After the Yankees' defeat at the hands of the Tigers, Lidle called in to WFAN sports-talk radio two days before the crash to defend manager Joe Torre, and said: "I want to win as much as anybody. But what am I supposed to do? Go cry in my apartment for the next two weeks."
Lidle was an outcast among some teammates throughout his career because he became a replacement player in 1995, when major leaguers were on strike.
Among the baseball stars killed in plane crashes were Roberto Clemente, Pittsburgh Pirates outfielder, killed Dec. 31, 1972, at age 38 while en route to Nicaragua to aid earthquake victims; and Munson, the Yankee catcher killed Aug. 2, 1979, at age 32 in the crash of his plane in Canton, Ohio.
"It's just sadder than sad," said New York Mets pitching coach Rick Peterson, who was Lidle's pitching coach in Oakland. "It's horrific. It's almost unbelievable. It's a surreal moment."
Young May Cha, a 23-year-old Cornell University medical student, said she was walking back from the grocery store down 72nd Street when she saw something come across the sky and crash into the building. Cha said there appeared to be smoke coming from behind the aircraft, and "it looked like it was flying erratically for the short time that I saw it."
The plane left New Jersey's Teterboro Airport, just across the Hudson River from the city, at 2:30 p.m., about 15 minutes before the crash, according to officials at the Port Authority of New York and New Jersey, which operates the airport. But they said they did not where the aircraft was headed.
Former NTSB director Jim Hall said in a telephone interview he doesn't understand how a plane could get so close to a New York City building after Sept. 11.
"We're under a high alert and you would assume that if something like this happened, people would have known about it before it occurred, not after," Hall said.
Mystery writer Carol Higgins Clark, daughter of author Mary Higgins Clark, lives on the 38th floor and was coming home in a cab when she saw the smoke. "Thank goodness I wasn't at my apartment writing at the time," she said. She described the building's residents as a mix of actors, doctors, lawyers and writers, and people with second homes.
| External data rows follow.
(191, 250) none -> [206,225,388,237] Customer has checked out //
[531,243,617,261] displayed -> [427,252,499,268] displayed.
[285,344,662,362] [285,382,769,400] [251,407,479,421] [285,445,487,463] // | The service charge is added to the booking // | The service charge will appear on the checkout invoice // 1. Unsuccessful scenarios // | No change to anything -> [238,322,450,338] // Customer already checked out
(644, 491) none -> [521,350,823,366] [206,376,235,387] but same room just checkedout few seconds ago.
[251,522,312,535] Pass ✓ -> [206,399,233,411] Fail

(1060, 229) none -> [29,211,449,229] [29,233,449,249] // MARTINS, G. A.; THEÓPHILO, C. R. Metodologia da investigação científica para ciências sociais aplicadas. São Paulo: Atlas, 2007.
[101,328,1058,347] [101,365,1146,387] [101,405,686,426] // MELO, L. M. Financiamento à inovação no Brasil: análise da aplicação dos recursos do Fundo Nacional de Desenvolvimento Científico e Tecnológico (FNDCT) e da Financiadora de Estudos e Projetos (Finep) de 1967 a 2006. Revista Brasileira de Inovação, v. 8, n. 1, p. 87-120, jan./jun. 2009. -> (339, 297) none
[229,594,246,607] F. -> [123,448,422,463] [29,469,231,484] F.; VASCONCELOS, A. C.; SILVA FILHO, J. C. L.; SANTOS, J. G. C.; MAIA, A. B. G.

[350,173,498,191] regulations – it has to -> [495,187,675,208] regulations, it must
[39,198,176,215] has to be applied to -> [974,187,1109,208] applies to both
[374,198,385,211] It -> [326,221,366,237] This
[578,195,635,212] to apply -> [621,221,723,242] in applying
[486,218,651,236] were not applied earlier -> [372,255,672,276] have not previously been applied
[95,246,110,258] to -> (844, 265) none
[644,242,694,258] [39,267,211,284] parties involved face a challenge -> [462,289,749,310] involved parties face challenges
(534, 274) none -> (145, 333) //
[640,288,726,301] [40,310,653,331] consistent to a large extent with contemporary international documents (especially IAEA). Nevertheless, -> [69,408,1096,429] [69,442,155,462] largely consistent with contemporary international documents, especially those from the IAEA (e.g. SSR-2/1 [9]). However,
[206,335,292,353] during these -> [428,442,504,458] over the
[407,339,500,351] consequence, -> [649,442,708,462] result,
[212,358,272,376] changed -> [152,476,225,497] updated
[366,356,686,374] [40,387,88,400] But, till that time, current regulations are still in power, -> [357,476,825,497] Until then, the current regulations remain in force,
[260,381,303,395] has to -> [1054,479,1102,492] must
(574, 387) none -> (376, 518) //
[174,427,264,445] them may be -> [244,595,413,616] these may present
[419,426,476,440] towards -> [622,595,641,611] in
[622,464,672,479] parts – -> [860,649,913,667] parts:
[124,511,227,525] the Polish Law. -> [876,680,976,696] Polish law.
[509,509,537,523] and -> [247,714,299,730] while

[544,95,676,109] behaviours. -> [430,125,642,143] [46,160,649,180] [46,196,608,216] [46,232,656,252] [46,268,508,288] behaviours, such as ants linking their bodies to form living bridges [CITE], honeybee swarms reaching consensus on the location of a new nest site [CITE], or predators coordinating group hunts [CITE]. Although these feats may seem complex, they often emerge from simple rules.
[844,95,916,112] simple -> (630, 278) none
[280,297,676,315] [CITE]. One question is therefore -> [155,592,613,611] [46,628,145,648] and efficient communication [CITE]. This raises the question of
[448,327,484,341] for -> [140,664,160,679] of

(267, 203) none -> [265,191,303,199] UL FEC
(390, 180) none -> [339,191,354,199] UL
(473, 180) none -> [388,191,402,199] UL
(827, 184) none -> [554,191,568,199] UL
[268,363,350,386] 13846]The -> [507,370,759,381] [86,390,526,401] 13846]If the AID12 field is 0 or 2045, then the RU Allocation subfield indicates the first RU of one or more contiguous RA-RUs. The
Despite initial fears of a terrorist attack, all three New York City-area airports continued to operate normally, FAA spokesman Jim Peters said. The White House said neither President Bush nor Vice President Dick Cheney was moved to secure locations.
The Belaire was built in the late 1980s and is situated near Sotheby's auction house. It has 183 apartments, many of which sell for more than $1 million.
Several lower floors are occupied by doctors and administrative offices, as well as guest facilities for family members of patients at the Hospital for Special Surgery, hospital spokeswoman Phyllis Fisher said.
No patients were in the high-rise building and operations at the hospital a block away were not affected, Fisher said.